The notification form contains a confirmation from the AIFM that the information in the form is accurate and complete to the best of its knowledge and belief and a number of other confirmations from the AIFM including a confirmation that the AIFM understands that it is a criminal offence to knowingly or recklessly give the Central Bank of Ireland information that is false or misleading in any way and that the AIFM will notify the Central Bank in the event that the AIF(s) is/are no longer being marketed into Ireland by the AIFM.
 
As is the case with Article 36, the Irish legislation requires that EU AIFMs marketing non-EU AIFs to Irish investors must also observe the following pre-conditions:
 
a)         the AIFM complies with all the requirements established in the Directive 2011/61/EU with the exception of Article 21 provided that the AIFM must ensure that one or more entities are appointed to carry out the duties referred to in Article 21(7), (8) and (9) and the AIFM must not perform those functions. The AIFM must provide its supervisory authorities with information about the identity of those entities responsible for carrying out the duties referred to in Article 21(7), (8) and (9);
 
b)         appropriate cooperation arrangements for the purpose of systemic risk oversight and in line with international standards are in place between the competent authorities of the home Member State of the AIFM and the supervisory authorities of the third country where the non-EU AIF is established in order to ensure an efficient exchange of information that allows the competent authorities of the home Member State of the AIFM to carry out their duties in accordance with the Directive;
 
c)         the third country where the non-EU AIF is established is not listed as a Non-Cooperative Country and Territory by FATF.
 
As is the case with Article 42, the Irish legislation requires that non-EU AIFMs marketing non-EU AIFs to Irish investors must also observe conditions (b) and (c) above and the following condition instead of condition (a) above:
 
a)         The non-EU AIFM complies with Article 22, 23 and 24 in respect of each AIF marketed by it and with Articles 26 to 30 where an AIF marketed by it falls within the scope of Article 26(1).
 
The Irish implementing legislation gives the Central Bank the power, where the Central Bank considers it necessary for the proper and orderly regulation and supervision of alternative investment fund managers, to impose additional conditions or requirements on an AIFM that markets one or more AIFs to professional investors in Ireland.
 
Marketing AIFs to Irish retail investors
 
As regards marketing to retail investors, the Irish regulations permit AIFM to market AIFs to retail investors and empowers the Central Bank to impose stricter requirements on the AIFM or the AIF than the requirements applicable to AIFs marketed to professional investors, provided that the Central Bank may not impose stricter or additional requirements on EU AIF established in another Member State. The Central Bank’s “AIF Rulebook” dated July, 2013 provides that the AIF must be specifically approved by the Central Bank to market its shares in Ireland to retail investors and must include the following statement, in a prominent position, in each copy of its prospectus and in any marketing material distributed in Ireland for the purposes of promoting the AIF to retail investors:
 
•           “While this AIF has been approved to market its units to the public in Ireland by the Central Bank, the scheme is not supervised or authorised in Ireland.

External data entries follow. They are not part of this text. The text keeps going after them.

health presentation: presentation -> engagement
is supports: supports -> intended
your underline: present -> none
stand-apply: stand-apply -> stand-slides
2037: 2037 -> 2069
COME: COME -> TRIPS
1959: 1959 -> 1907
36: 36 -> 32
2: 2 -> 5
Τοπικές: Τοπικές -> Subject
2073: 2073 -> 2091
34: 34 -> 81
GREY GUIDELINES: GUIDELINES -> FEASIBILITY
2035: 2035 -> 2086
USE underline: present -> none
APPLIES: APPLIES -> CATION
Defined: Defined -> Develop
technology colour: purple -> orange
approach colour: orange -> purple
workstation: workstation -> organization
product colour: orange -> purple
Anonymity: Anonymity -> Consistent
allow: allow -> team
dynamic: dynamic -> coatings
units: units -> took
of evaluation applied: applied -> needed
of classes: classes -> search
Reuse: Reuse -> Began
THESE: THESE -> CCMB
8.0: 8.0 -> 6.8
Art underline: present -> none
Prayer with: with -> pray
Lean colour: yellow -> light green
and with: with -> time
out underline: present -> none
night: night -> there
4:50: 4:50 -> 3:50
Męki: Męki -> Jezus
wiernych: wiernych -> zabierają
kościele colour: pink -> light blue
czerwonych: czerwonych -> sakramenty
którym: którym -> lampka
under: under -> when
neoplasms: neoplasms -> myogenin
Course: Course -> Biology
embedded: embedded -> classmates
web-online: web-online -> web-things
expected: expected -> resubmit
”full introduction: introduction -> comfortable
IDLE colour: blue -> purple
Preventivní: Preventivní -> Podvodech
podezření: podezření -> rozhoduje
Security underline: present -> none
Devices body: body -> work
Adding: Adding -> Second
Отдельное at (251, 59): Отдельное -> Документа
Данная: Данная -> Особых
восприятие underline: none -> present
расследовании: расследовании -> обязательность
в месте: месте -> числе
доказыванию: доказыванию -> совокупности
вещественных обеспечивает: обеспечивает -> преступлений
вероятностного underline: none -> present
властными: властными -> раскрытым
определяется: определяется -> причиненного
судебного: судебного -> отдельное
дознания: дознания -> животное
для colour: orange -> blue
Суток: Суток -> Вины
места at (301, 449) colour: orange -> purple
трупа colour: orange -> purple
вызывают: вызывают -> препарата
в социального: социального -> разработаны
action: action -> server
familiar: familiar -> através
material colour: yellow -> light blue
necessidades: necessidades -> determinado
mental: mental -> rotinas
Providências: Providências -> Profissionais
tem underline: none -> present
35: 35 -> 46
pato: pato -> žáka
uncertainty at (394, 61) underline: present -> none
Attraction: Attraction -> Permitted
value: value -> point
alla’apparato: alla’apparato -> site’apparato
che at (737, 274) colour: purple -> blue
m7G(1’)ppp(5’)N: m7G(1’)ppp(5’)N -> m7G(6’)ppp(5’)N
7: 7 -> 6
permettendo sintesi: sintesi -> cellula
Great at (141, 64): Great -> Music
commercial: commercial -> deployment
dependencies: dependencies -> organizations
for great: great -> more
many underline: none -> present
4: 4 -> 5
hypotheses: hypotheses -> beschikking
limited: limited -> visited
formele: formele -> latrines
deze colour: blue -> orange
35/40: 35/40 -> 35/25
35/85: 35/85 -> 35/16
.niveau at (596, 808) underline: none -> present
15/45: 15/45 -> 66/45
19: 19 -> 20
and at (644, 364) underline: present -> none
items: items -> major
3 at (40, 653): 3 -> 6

It is incorporated/established in __________ and is supervised by __________.”
 
Furthermore, the AIF must include the following information for Irish shareholders in its prospectus:
 
a)         details of the facilities agent and the facilities maintained;
 
b)         provisions of Irish tax laws, if applicable; and
 
c)         details of the places where issue and repurchase prices can be obtained or are published.
 
Where the AIF is constituted as an umbrella fund, it can only market sub-funds for which it has received specific approval from the Central Bank.
 
The AIF, in marketing its units in Ireland to retail investors, must comply with the Irish Consumer Protection Code of the Central Bank.
 
Finally, the AIF must submit to the Central Bank a copy of its annual and half-yearly reports, as soon as they are available.